-- Exercise text follows --
Suppose table: CREATE TABLE `testtable` ( `id` INT NOT NULL AUTO_INCREMENT PRIMARY KEY , `fieldA` INT NOT NULL , `fieldB` INT NOT NULL , `fieldC` INT NOT NULL , `fieldD` INT NOT NULL ) ENGINE = MYISAM ; What's the diffrence between: ALTER TABLE `testtable` ADD INDEX ( `fieldA` ) ALTER TABLE `testtable` ADD INDEX ( `fieldB` ) ALTER TABLE `testtable` ADD INDEX ( `fieldC` ) ....And: ALTER TABLE `testtable` ADD INDEX ( `fieldA` , `fieldB` , `fieldC` ) ; Take care, Quarco...

  1. #1

    Default Diffrence in 'add index' question

    Suppose table:


    CREATE TABLE `testtable` (
    `id` INT NOT NULL AUTO_INCREMENT PRIMARY KEY ,
    `fieldA` INT NOT NULL ,
    `fieldB` INT NOT NULL ,
    `fieldC` INT NOT NULL ,
    `fieldD` INT NOT NULL
    ) ENGINE = MYISAM ;

    What's the diffrence between:
    ALTER TABLE `testtable` ADD INDEX ( `fieldA` )
    ALTER TABLE `testtable` ADD INDEX ( `fieldB` )
    ALTER TABLE `testtable` ADD INDEX ( `fieldC` )

    ....And:
    ALTER TABLE `testtable` ADD INDEX ( `fieldA` , `fieldB` , `fieldC` ) ;


    Take care,
    Quarco


    Q Guest

  2. #2

    Default Re: Diffrence in 'add index' question

    Q wrote: 

    The former will create 3 indexes, allowing you fast access (and or sorting)
-- Exercise text concluded --
-- Record excerpts follows --
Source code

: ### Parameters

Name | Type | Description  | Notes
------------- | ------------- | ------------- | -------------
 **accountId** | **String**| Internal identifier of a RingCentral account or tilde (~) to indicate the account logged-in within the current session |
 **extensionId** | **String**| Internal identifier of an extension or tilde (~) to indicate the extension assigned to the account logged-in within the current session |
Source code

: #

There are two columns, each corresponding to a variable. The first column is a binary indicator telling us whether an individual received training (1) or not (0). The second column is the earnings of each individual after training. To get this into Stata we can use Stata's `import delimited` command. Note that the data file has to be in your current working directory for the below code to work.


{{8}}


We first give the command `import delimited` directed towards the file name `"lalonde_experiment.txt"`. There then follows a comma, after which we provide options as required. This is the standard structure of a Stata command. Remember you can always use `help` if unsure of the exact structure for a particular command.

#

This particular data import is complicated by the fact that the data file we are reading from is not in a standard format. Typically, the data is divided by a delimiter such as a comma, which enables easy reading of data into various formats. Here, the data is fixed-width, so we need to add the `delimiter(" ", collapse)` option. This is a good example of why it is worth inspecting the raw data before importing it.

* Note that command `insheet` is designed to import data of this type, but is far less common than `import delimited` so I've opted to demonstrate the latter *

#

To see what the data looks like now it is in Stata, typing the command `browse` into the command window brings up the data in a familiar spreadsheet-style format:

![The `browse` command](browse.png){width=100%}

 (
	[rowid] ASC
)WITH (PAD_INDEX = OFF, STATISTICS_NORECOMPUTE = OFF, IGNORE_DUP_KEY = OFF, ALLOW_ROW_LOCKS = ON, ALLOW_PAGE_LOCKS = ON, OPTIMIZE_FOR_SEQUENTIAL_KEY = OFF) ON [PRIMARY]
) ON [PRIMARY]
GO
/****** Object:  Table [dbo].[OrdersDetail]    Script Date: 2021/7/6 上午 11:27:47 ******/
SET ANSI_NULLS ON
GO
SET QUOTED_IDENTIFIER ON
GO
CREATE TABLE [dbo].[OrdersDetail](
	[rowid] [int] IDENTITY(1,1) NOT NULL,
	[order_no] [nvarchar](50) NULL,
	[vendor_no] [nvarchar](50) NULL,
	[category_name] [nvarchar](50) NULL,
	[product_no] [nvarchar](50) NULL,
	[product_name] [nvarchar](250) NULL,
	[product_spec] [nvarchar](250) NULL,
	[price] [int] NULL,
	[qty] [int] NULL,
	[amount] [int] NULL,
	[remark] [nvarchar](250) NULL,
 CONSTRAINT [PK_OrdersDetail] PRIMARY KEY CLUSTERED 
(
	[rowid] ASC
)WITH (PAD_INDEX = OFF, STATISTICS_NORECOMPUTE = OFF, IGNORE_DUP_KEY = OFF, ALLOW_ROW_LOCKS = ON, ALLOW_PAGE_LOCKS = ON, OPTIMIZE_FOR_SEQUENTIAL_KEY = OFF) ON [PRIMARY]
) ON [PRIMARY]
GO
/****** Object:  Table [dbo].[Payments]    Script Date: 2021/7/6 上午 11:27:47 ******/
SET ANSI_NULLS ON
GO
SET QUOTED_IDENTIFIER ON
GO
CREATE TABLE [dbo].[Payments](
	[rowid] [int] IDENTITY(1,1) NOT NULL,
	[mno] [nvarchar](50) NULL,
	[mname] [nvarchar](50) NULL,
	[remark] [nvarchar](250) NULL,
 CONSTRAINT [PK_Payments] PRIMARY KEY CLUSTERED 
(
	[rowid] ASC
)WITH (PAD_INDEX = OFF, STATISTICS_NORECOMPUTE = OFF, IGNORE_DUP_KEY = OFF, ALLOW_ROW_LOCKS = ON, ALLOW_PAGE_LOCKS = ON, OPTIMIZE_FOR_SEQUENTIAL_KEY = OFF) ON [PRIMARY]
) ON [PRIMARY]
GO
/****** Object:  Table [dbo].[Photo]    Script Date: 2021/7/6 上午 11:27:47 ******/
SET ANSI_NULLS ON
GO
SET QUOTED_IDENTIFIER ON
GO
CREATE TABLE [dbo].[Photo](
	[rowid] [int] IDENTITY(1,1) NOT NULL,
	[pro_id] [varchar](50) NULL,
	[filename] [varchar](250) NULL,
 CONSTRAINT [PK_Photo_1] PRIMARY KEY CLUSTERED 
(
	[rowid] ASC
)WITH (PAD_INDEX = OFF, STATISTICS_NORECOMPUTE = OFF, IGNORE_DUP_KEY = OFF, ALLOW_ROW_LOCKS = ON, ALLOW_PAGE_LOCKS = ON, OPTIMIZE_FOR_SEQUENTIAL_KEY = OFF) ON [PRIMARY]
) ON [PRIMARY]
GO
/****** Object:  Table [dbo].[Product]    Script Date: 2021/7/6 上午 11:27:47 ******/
-- Record excerpts concluded --
> [Work to complete]:
#1 From the MySQL index discussion, retype everything from "Suppose table: CREATE" down to "Take care, Quarco...".
#2 Name every column defined in the CREATE TABLE statement of the MySQL index discussion.
#3 Write the next part of the MySQL index discussion, picking up after its final words.

> [Exercise answers]:
#1
Suppose table: CREATE TABLE `testtable` ( `id` INT NOT NULL AUTO_INCREMENT PRIMARY KEY , `fieldA` INT NOT NULL , `fieldB` INT NOT NULL , `fieldC` INT NOT NULL , `fieldD` INT NOT NULL ) ENGINE = MYISAM ; What's the diffrence between: ALTER TABLE `testtable` ADD INDEX ( `fieldA` ) ALTER TABLE `testtable` ADD INDEX ( `fieldB` ) ALTER TABLE `testtable` ADD INDEX ( `fieldC` ) ....And: ALTER TABLE `testtable` ADD INDEX ( `fieldA` , `fieldB` , `fieldC` ) ; Take care, Quarco...

#2 id, fieldA, fieldB, fieldC, fieldD

#3
    to data based on any of the 3 fields.
    The latter will only build one index and the speed improvement will
    (broadly) be limited to queries based on fieldA.


    Paul Guest

  3. #3

    Default Re: Diffrence in 'add index' question

    Q wrote:
     


    The first will create 3 separate indexes, one for each of fieldA, B and C.
    This will vastly speed up queries like SELECT * FROM testtable WHERE fieldB
    = 1;

    The second will create one index on all three fields. The will vastly speed
    up queries that query fieldA, B and C at the same time.

    For example:

    SELECT * FROM testtable WHERE fieldA = 1 AND fieldB = 9 AND fieldC
    = 'Hello';

    Mysql will only use 1 index per table per query so in the first case it
    would use which ever index has the most unique records. Lets assume fieldA
    does.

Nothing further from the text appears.